You can do this, for sure, but, tbh, I'd still rather use Vagrant. I'm already provisioning things like my datastores using Chef (and not deploying those inside of Docker in production); I might as well repurpose the same code to build a dev environment.

I do agree regarding using containers (I use rkt rather than Docker for a few reasons) for CI being a really good jumping-off point, though.



Vagrant is pretty heavy, but if you're already using Chef, makes sense. If you're deploying using Docker, then mirroring your environment in dev makes more sense.

I've used both Vagrant and Docker for dev, and find Docker to be super fast and light. (though I've definitely run into some headaches with Docker Compose that I didn't see in using just Docker)


I think it's probably not worth worrying about "fast" when "slow" is "ten minutes once a week, maybe, if you're really destructive" and similarly worrying about "light" when you have 16GB of RAM and a quad-core processor; the heaviest dev environment/IDE I can find (IntelliJ and a couple hundred Chrome tabs) doesn't use eight of it. It comes off as super-premature optimization to me, and those optimizations that you would otherwise do in Docker (which are just building base images, whatever, Packer does this trivially) exist in a virtualized environment too.

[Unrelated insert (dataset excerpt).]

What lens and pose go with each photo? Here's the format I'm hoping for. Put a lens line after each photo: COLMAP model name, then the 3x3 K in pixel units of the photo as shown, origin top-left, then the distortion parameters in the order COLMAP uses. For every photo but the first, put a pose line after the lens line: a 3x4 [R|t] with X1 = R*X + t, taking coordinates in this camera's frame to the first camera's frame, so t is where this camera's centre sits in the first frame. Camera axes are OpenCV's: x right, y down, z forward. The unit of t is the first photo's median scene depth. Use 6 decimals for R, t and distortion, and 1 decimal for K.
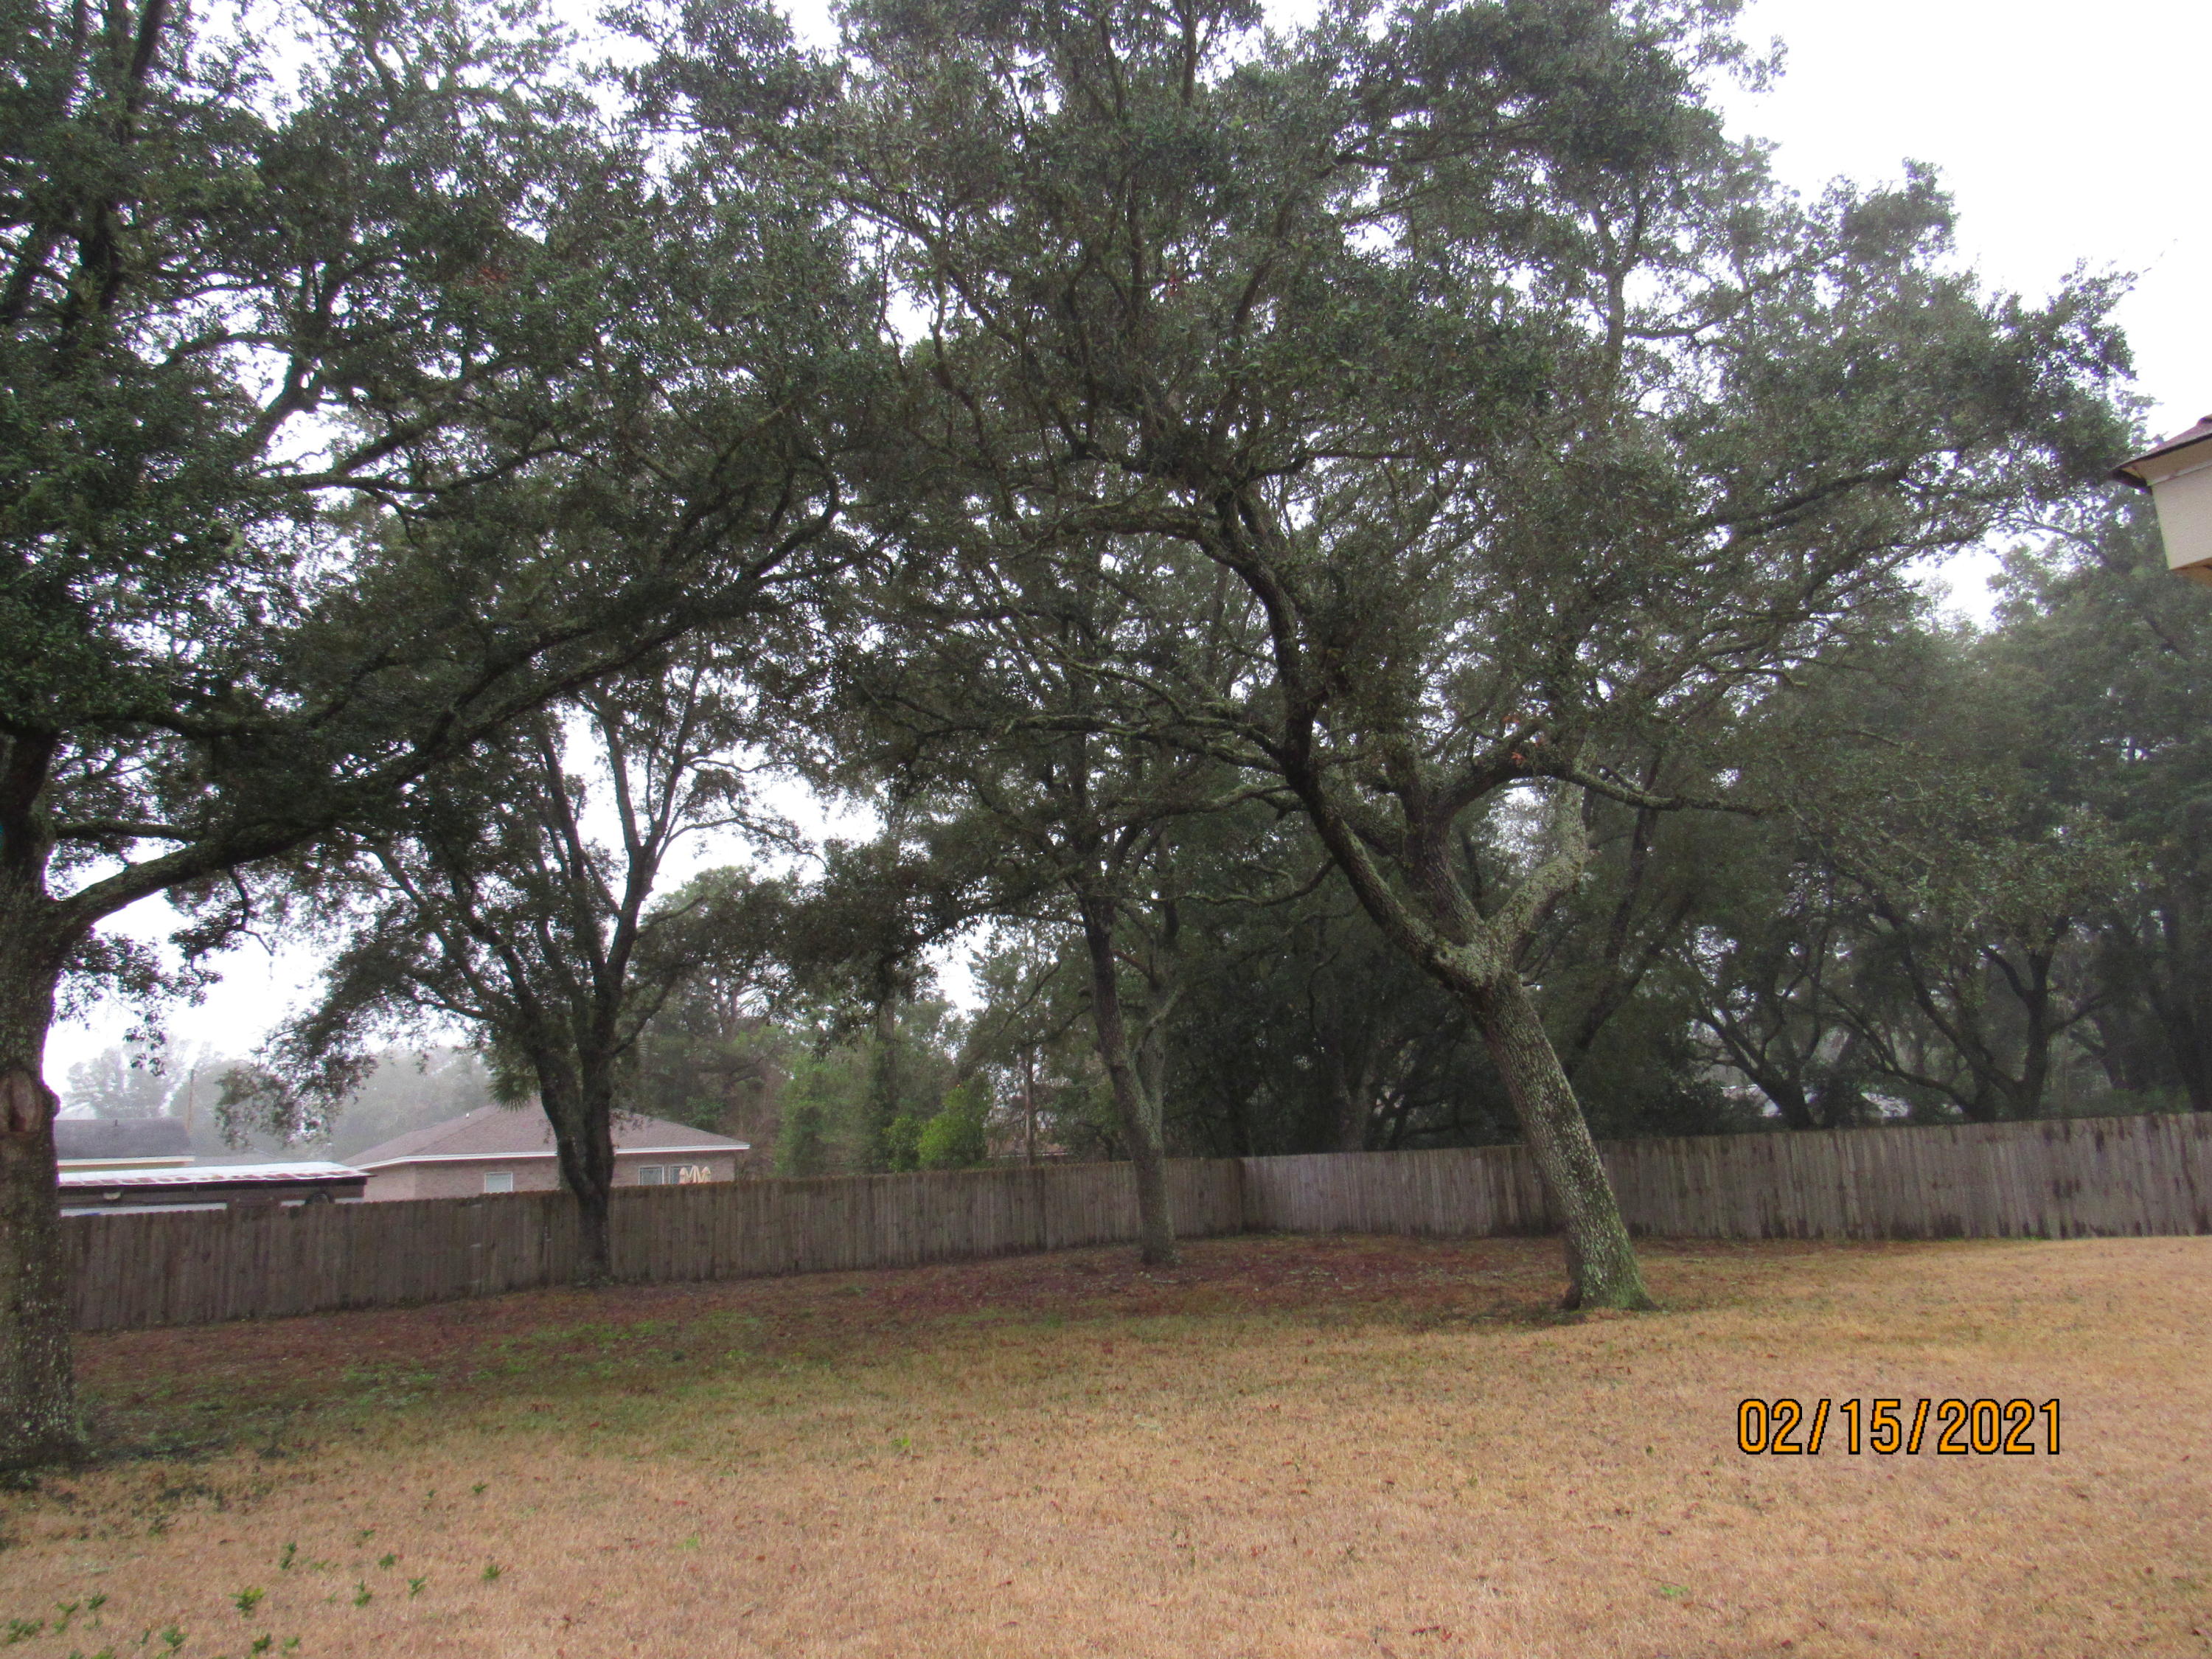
lens RADIAL K [[1579.4, 0, 1106.0], [0, 1579.4, 829.5], [0, 0, 1]] dist [-0.033999, 0.003318]
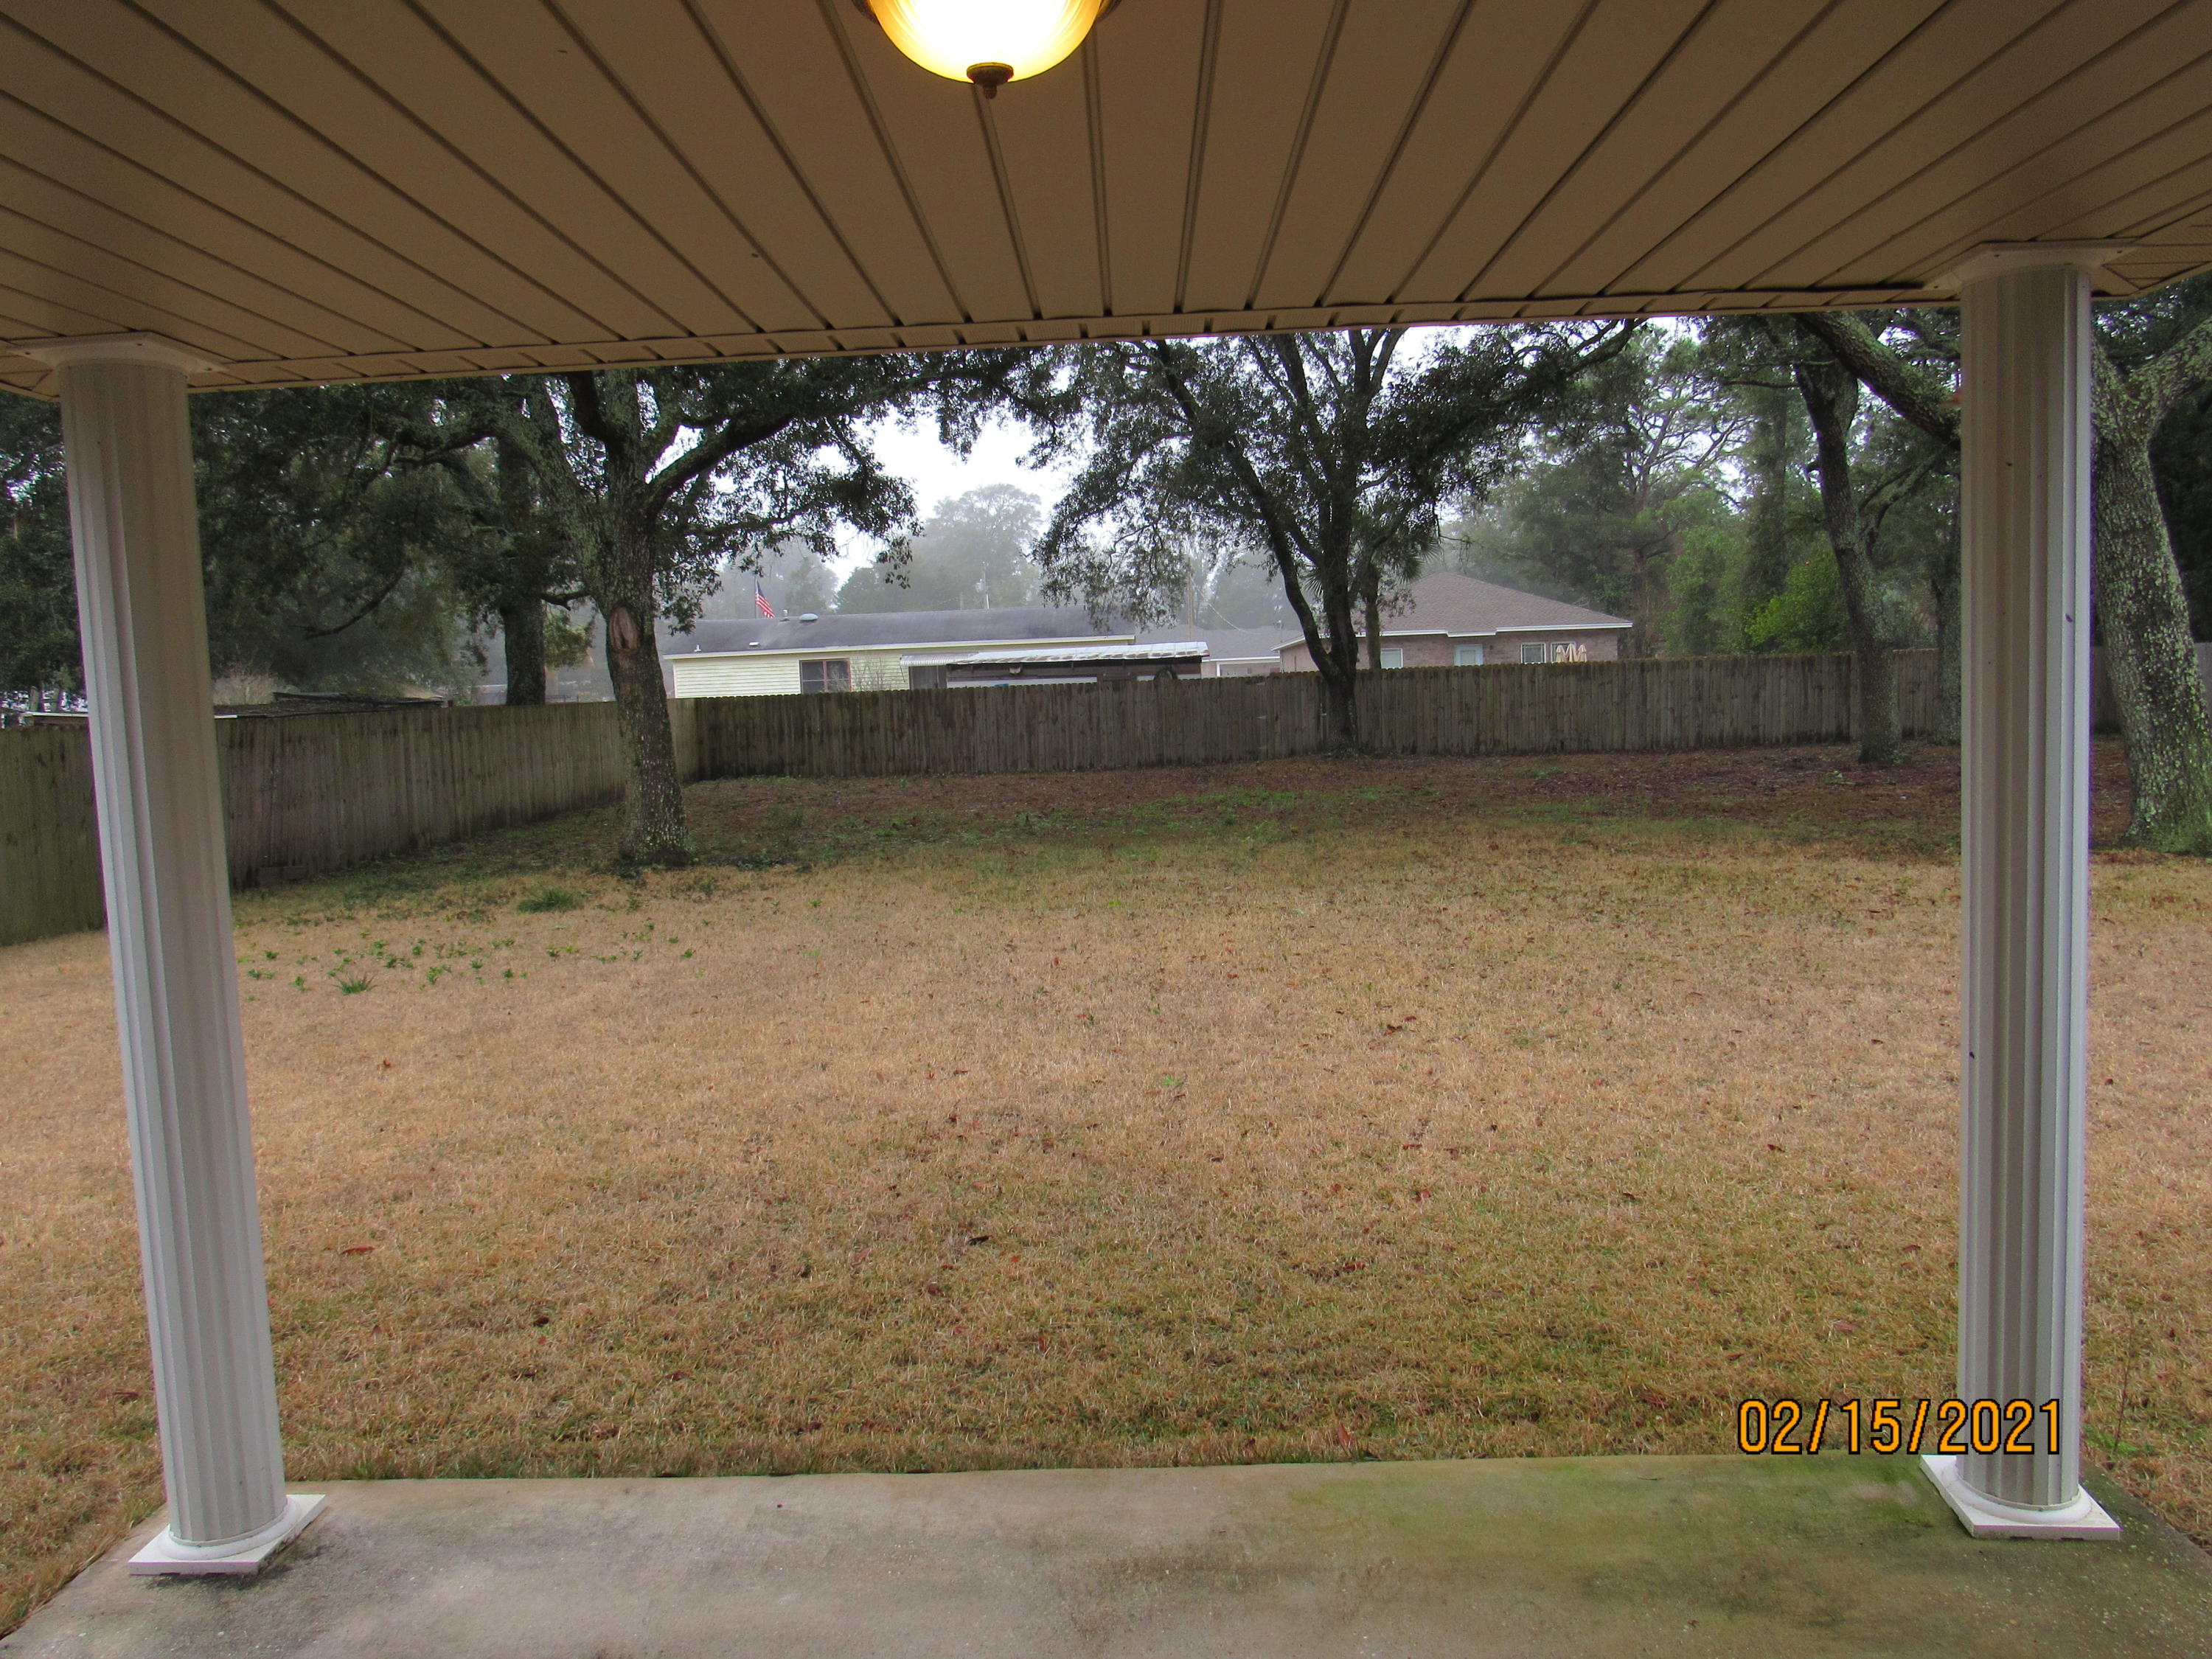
lens RADIAL K [[1579.4, 0, 1106.0], [0, 1579.4, 829.5], [0, 0, 1]] dist [-0.033999, 0.003318]
pose [[0.801262, 0.079403, -0.593021, 0.188004], [0.119502, 0.949945, 0.288659, -0.005708], [0.586258, -0.302159, 0.751666, 0.027949]]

Running datastores in Docker is bonkers in the first place, which still leaves a significant place for an actual CM tool--so unless you are a particular strain of masochist, when you are replicating your local environment, you'll probably need it anyway.


> ten minutes once a week, maybe, if you're really destructive

If you do a lot of active machine development, where you're iterating on that machine setup, it's an extremely slow process. Perhaps it would make sense to iterate in Docker, and then convert that process to Vagrant once you finish.

> similarly worrying about "light" when you have 16GB of RAM and a quad-core processor

It's a concern when you're launching many machines at once to develop against. Docker tends to only eat what it needs. Also, while I think everyone should have a 16GB machine, there's quite a few developers out there running 8 or 4GB machines.